Multiple factors contributing to this shortage include early retirements, increased child care costs and restrictive immigration policies. Further compounding the issue, the Great Resignation 2.0 could be on the horizon, with nearly three in ten workers expected to quit their jobs by the end of 2024. Survey findings released by Resume Builder indicate that 28% of 1,000 full-time workers plan to quit, with the highest percentage coming from the service industry and workers ages 18 to 34.
The labor shortage in the restaurant industry is not only a persistent issue but one that is expected to worsen. According to a recent survey highlighted in Tech.co, 62% of restaurant owners anticipate the labor shortage will continue or get worse over the next year. This aligns with the findings from Resume Builder, which indicate that nearly 30% of full-time workers, particularly in the service industry, plan to quit their jobs by the end of 2024. As restaurant owners grapple with the current staffing challenges, these projections underscore the urgency for effective solutions to attract and retain workers in the industry.
The impact on restaurants is evident: longer wait times, inconsistent service and increased use of technology like self-service kiosks and automated ordering systems are on the rise.
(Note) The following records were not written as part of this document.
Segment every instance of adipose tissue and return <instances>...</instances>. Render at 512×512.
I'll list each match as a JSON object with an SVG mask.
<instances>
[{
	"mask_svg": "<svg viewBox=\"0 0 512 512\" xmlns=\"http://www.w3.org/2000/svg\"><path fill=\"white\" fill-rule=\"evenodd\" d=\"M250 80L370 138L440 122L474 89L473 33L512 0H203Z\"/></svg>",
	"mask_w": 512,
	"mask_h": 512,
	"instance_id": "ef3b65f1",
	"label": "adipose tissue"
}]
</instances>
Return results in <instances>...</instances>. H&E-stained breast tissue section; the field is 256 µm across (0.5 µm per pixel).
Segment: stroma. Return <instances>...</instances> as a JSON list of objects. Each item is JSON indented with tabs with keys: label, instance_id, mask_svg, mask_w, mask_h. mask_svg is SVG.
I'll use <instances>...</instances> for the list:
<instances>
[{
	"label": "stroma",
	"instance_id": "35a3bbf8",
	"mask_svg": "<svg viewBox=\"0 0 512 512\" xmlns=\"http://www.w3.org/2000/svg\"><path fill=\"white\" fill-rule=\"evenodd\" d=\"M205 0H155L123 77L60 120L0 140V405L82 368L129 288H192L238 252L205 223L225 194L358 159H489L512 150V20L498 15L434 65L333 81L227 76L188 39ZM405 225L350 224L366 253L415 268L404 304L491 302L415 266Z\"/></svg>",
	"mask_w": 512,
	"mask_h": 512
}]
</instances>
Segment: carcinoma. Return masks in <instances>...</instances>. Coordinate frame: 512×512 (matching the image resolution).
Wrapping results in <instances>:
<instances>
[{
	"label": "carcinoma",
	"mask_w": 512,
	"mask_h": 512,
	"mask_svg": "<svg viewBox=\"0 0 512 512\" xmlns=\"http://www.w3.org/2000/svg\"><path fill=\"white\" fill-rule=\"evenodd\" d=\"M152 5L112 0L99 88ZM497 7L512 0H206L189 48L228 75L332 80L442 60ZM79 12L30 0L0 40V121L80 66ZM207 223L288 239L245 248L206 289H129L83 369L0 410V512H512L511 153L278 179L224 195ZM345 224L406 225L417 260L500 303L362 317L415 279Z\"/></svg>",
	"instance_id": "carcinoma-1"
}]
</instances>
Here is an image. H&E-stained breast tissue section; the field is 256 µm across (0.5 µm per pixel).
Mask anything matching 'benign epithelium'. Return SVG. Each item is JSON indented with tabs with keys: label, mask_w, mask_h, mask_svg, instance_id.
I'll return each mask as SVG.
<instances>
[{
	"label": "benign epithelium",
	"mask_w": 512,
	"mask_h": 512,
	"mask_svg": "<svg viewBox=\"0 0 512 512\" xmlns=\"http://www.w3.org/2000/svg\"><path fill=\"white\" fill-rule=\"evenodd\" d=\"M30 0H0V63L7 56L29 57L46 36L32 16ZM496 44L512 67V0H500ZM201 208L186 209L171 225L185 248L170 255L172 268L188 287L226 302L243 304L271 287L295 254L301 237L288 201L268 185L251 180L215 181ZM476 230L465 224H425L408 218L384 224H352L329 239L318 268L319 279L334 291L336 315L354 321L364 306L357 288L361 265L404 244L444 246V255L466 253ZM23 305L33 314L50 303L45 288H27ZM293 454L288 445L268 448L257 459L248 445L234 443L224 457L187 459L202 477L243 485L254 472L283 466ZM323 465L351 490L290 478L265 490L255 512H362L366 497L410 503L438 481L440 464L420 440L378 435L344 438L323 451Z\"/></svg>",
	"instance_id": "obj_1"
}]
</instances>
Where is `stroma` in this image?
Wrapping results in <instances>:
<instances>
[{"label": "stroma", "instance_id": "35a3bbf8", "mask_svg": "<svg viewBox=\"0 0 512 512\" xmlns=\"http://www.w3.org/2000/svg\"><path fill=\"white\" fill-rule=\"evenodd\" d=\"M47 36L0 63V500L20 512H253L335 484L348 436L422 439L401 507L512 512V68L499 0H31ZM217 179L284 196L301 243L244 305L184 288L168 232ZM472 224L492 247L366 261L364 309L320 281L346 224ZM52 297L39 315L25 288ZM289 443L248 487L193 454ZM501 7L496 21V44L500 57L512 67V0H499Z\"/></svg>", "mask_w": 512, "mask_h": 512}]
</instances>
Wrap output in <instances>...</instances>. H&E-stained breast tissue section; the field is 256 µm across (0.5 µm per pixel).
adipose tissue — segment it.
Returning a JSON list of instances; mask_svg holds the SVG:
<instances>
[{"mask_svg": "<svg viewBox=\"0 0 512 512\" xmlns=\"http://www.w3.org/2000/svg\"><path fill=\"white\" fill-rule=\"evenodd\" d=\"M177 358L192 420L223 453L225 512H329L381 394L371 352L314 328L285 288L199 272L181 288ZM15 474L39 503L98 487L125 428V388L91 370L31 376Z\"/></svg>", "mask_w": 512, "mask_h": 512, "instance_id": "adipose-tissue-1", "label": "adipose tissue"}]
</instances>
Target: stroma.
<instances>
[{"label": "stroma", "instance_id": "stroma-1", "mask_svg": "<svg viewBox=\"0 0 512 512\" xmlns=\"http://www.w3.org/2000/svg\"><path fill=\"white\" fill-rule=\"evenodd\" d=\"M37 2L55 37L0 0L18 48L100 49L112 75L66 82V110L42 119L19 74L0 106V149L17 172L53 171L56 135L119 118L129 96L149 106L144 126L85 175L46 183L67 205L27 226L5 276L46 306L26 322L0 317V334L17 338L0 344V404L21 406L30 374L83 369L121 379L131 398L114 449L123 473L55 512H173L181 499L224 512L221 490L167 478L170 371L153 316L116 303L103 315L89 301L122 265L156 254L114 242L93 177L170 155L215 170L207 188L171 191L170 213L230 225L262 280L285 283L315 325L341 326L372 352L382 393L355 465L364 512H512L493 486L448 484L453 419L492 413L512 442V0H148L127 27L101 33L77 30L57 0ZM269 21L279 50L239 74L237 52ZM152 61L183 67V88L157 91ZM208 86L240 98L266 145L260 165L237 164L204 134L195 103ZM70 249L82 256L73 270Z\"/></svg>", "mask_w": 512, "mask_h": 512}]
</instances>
While technology can improve efficiency, it cannot replace the personal service that defines great dining experiences. Restaurant owners have attempted to mitigate the shortage by raising wages and enhancing benefits, but these measures have not been enough to bridge the gap.
While there is no silver bullet to solve this problem, Congress can help struggling restauranteurs by incentivizing a return to the workplace. Through expanded workforce growth and tax policies, our legislators can grow the available talent pool of available workers.
One such avenue is through expanding eligibility for the Work Opportunity Tax Credit (WOTC). WOTC is a federal tax credit established in 1997 to incentivize employers to hire individuals from specific groups facing significant barriers to employment, such as SNAP recipients, long-term unemployed individuals, disabled veterans and TANF beneficiaries. WOTC has not been updated in 27 years, diminishing its effectiveness due to wage inflation and rising employment costs. To enhance its impact, Rep. Lloyd Smucker has introduced the Improve and Enhance the Work Opportunity Tax Credit Act, which proposes increasing the credit to 50% of qualifying wages up to $6,000 for employees working up to 400 hours and adding an extra credit for those working beyond 400 hours, encouraging longer employment retention.
Another avenue is to increase the number of available workers by streamlining the work authorization process for asylum seekers. The “Asylum Seeker Work Authorization Act” (S. 255, H.R. 1325) reduces the wait time for work authorization for asylum seekers from 180 to 30 days, streamlining the asylum process and providing necessary labor to businesses. The passage of this bill would offer much-needed relief to struggling restaurant owners while providing income opportunities for individuals in need.
The restaurant industry’s ongoing labor challenges highlight a significant disconnect between those touting a robust economy and the on-the-ground reality for many businesses. As we celebrate the gains in job creation, we must also address the specific hurdles faced by industries that rely heavily on in-person labor. By focusing on workplace growth and tax incentives, we can help ensure that the economic recovery benefits all sectors and fosters a robust and dynamic workforce.